Das’s Manto is an engrossing portrait of a man considered one of India’s greatest writers. The film captures his sensitivity, sympathy towards the ignored and oppressed, and his hatred of hypocrisy quite beautifully.
The enmeshing of his stories with his life, however, has a mixed effect. While they help to portray a semblance of life in the Partition era, they are nothing more than fleeting incidents. The stories fail to influence the progress of Manto's arc. They are simply glimpses into his own imagination.
The use of Manto’s words as dialogues throughout the film is an effective tactic. However, it makes the film seem a little verbose and, at times, unnatural. Yet, the impact of those lines and the sharpness of their observations still hold. That is what makes Manto great, despite Faiz Ahmed Faiz’s opinion.
Nawazuddin Siddiqui is on point as the conflicted, brave and fierce Manto.
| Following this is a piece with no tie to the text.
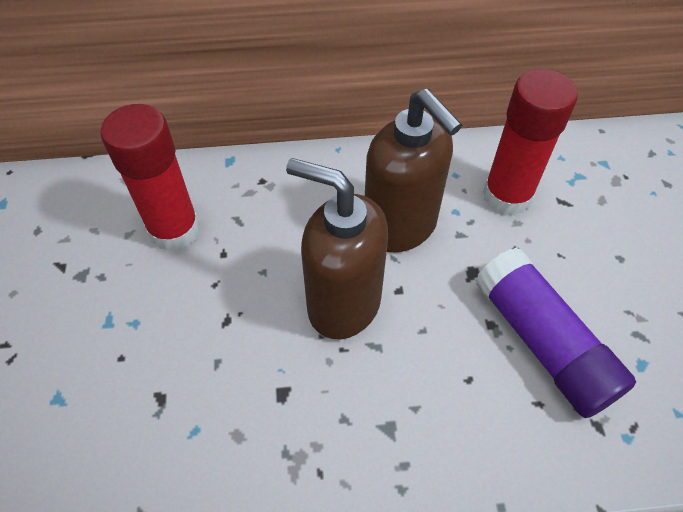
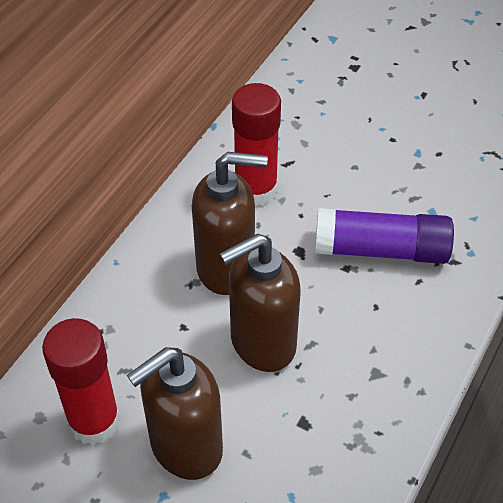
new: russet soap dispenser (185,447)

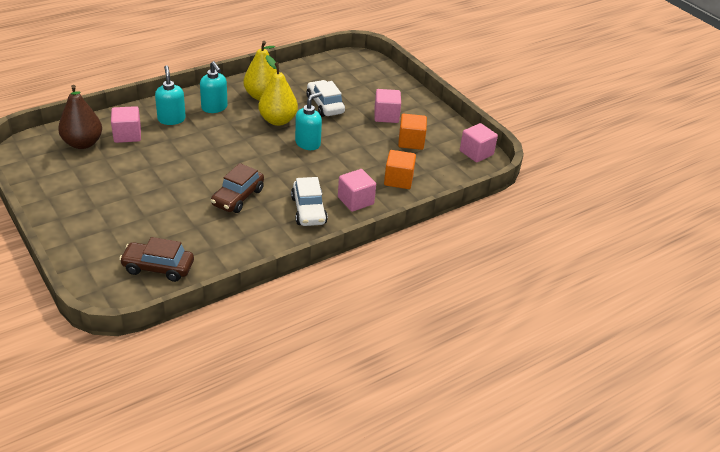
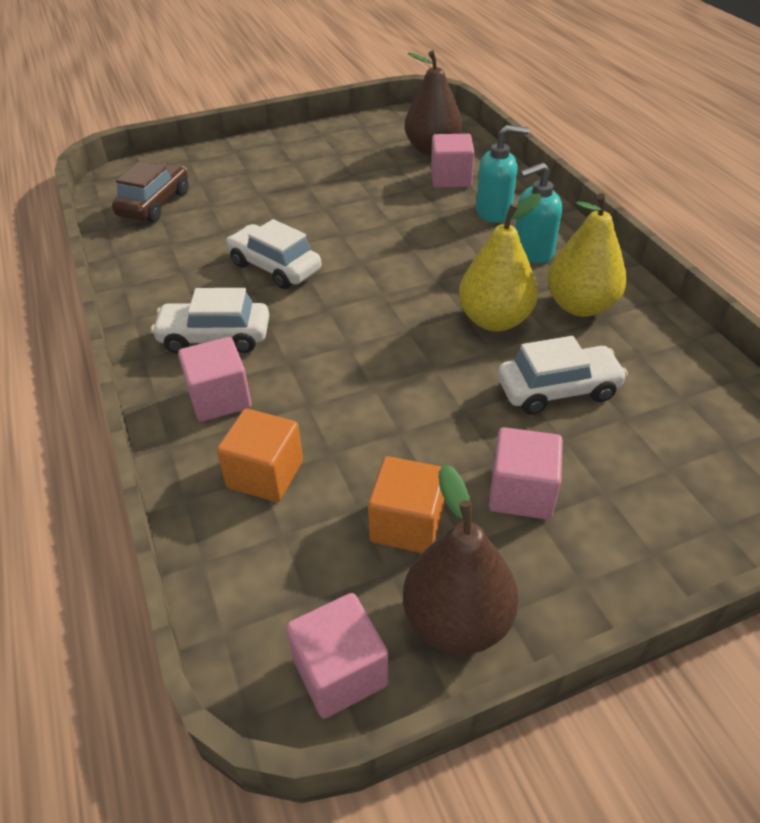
gone: teal soap dispenser (308,143)
new: russet toy pear (457,621)
repainted: russet car (238,197) to pure white car (275,267)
He flits from supreme confidence to hurt with seamless ease. Rasika Dugal as the steadfast Safia, bearing the brunt of her mercurial husband’s life, is impressive. While the film delves quite deeply, with impressive cinematography, into Manto’s mental state, it fails to explore Safia’s troubles.
Another impressive act is Tahir Raj Bhasin as the yesteryear heartthrob Shyam. The actor brings a lightness to Manto that was necessary to balance the pathos. The tender moments of his friendship with Siddiqui’s despairing writer are a highlight of the film.
The magic of the film lies in its production design and cinematography. Beautifully shot through impeccable sets, Manto brings alive the Bombay of the 1940s with equal parts hedonism and desperation. The sight of a film party filled with K Asif, Jaddanbai and Ashok Kumar, and, at the same time, the dingy bylanes of Clare Road and Foras Road turn the city into a character.
As for characters, there are plenty for trivia. The film feels like a-cameo-a-moment with several actors making interesting cameos throughout. At some point, they also feel like being used too much to embellish the character of Manto.
Despite the innumerable faces and stories, Manto flits through the film like a phantasm. Perhaps it is the shifts between his imagination and reality that make it difficult to compose a complete picture. Despite the director’s best efforts, he remains an enigma 63 years after his death. The film skims through the surface of his life, with his stories as the bulwark to describe his worldview. For the reader, they somehow fail to suffice.
Maybe that is for the better. It would be unfair to seek to define completely a writer who claimed to fight god for the title of the greatest author in the world.